Tuesday, 12 January 2016: 11:30 AM
Room 352 ( New Orleans Ernest N. Morial Convention Center)
In support of a US Geological Survey priority to pursue natural hazard science and a National Science and Technology Council project for Space Weather Operations, Response, and Mitigation, we report on an analysis of the feasibility of mapping surficial geoelectric fields that are induced in the Earth's electrically conducting interior during magnetic storms and which represent a hazard for the operation of electric-power grids. The most difficult challenge for geoelectric mapping is related to the three-dimensional structural complexity of the solid Earth – interior electrical conductivity spans many orders of magnitude and it is distributed across a wide range of spatial scales. To investigate the effect of realistic conductivity structure on storm-time geoelectric induction, we perform a synthetic analysis using impedance tensors obtained from an NSF EarthScope magnetotelluric survey at sites distributed with nominal 70-km spacing across the midwestern United States. With these tensors, we perform a synthetic analysis -- calculating geoelectric variation induced by a geomagnetic field that is spatially uniform, varying sinusoidally in the north-south direction and in time with a period that is characteristic of magnetic storm variation.
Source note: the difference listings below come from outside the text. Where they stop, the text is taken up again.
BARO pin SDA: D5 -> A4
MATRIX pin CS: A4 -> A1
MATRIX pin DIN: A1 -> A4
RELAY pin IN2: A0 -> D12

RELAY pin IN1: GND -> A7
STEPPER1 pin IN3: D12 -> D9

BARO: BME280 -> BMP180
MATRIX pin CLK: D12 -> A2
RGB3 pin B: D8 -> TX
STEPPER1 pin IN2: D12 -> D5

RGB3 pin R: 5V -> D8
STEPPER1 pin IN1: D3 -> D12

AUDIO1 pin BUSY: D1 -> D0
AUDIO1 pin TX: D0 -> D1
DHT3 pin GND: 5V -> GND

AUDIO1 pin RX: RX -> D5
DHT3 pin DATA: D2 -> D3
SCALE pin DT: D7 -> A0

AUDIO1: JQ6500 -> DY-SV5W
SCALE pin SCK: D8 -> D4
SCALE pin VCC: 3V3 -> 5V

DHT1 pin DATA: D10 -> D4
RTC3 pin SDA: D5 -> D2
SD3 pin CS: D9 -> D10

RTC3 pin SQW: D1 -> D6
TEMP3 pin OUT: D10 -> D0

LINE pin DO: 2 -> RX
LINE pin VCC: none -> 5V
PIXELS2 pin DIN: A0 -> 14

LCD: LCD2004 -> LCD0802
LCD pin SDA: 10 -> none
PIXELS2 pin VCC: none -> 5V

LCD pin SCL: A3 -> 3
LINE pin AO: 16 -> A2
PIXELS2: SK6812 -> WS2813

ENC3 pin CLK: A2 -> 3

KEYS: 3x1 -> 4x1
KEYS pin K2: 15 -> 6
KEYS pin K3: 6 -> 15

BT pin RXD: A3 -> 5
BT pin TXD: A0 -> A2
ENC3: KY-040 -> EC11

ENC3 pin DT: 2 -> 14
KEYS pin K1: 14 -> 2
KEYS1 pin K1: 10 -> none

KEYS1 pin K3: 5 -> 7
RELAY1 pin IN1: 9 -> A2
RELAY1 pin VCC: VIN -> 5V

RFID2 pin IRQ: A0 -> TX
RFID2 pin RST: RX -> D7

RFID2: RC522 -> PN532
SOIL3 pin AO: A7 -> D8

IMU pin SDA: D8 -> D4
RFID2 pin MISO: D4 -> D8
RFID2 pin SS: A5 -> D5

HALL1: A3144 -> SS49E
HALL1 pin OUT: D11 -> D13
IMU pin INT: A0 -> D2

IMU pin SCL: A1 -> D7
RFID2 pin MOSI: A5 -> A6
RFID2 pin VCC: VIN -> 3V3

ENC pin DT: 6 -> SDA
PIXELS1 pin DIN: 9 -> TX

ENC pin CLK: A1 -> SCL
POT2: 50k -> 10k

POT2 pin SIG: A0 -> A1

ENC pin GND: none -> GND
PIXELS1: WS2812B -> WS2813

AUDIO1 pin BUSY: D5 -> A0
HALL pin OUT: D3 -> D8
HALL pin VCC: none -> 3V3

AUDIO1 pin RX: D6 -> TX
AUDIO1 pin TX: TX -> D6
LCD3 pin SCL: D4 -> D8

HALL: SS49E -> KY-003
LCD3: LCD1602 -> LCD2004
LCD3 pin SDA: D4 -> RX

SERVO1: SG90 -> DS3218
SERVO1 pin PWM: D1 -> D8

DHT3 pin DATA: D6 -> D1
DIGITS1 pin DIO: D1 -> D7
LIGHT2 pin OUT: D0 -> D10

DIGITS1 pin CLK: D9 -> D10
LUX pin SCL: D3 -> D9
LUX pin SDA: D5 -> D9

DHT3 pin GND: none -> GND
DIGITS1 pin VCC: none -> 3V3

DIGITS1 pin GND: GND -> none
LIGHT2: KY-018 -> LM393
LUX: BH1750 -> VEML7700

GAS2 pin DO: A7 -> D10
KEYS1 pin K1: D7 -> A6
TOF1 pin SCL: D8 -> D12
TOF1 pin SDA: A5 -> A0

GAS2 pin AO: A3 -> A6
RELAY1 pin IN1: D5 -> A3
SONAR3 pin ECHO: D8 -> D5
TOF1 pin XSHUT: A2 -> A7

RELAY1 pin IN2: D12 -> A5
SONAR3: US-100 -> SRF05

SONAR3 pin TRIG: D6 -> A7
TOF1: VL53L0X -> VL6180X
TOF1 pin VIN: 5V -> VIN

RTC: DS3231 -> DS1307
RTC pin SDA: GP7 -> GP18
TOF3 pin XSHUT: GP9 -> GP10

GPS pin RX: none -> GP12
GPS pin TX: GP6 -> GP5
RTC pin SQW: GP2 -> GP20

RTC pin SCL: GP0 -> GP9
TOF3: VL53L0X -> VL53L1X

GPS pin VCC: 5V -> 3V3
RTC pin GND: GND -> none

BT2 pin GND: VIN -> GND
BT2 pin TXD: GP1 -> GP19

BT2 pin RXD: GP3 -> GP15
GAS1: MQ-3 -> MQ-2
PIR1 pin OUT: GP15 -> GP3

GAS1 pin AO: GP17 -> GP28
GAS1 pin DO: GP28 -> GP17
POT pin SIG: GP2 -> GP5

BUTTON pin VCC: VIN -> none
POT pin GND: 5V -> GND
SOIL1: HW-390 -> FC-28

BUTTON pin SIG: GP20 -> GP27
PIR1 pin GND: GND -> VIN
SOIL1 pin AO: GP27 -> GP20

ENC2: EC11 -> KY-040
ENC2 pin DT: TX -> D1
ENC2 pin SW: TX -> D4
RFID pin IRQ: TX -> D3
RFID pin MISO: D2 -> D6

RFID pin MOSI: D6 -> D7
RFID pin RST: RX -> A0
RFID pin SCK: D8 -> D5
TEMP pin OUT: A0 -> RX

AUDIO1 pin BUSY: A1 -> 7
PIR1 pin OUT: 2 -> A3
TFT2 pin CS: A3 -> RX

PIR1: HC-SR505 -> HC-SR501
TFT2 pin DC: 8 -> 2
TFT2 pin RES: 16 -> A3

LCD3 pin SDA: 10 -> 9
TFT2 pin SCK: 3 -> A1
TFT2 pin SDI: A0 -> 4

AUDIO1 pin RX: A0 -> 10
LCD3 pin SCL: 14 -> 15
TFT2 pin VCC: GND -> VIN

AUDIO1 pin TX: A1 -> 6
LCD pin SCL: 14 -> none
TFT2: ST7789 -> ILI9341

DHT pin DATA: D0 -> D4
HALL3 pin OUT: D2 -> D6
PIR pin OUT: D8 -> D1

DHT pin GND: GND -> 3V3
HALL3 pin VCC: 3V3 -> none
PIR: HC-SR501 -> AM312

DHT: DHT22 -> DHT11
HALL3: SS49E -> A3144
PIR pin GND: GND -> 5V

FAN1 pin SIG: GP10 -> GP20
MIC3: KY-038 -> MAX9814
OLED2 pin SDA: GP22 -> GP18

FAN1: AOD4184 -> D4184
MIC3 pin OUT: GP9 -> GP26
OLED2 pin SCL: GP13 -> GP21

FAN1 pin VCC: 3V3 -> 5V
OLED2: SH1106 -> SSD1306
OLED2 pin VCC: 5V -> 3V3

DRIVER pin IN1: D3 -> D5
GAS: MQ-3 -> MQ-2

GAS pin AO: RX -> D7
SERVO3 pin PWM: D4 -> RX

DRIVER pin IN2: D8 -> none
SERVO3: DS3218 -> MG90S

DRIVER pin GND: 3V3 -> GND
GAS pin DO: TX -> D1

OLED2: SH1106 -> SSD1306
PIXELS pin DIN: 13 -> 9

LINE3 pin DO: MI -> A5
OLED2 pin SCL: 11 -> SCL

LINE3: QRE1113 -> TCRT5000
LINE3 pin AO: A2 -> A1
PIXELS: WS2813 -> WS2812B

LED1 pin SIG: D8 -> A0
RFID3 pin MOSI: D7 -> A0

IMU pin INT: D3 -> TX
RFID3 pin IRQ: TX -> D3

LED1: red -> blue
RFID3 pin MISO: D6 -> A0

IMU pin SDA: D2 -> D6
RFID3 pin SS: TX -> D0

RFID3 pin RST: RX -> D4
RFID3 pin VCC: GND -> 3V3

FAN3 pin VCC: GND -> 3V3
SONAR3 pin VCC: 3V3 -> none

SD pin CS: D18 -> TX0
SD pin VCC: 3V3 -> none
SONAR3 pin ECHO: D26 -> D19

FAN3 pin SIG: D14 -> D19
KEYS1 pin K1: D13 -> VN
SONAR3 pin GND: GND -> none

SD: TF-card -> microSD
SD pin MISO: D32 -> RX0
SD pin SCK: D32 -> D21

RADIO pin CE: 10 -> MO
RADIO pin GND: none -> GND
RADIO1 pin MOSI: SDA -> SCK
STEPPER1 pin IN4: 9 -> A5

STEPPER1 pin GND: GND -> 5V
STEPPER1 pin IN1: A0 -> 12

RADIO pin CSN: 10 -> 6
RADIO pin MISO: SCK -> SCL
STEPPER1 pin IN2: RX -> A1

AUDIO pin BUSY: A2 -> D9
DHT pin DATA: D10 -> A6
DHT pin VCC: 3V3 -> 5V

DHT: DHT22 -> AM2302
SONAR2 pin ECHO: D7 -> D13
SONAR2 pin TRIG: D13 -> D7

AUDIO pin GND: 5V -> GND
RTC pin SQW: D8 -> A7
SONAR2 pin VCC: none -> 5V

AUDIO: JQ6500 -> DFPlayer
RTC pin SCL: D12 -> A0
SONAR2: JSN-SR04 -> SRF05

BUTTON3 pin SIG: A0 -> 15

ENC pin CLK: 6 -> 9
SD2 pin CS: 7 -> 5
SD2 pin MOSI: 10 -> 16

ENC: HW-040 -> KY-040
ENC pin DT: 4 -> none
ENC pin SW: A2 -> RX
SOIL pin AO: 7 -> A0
The geoelectric vectors show substantial geographically distributed differences in polarization (with differences between some preferred inductional directions approaching 90 degrees) and magnitude (at least 2 orders of magnitude). This work highlights the need for a complete magnetotelluric survey of the United States, modeling of lithospheric and deep Earth conductivity, continuous geoelectric monitoring at selected sites across the United States, regional assessment of geoelectric hazards, and the development of algorithms for time-domain estimation of geoelectric induction.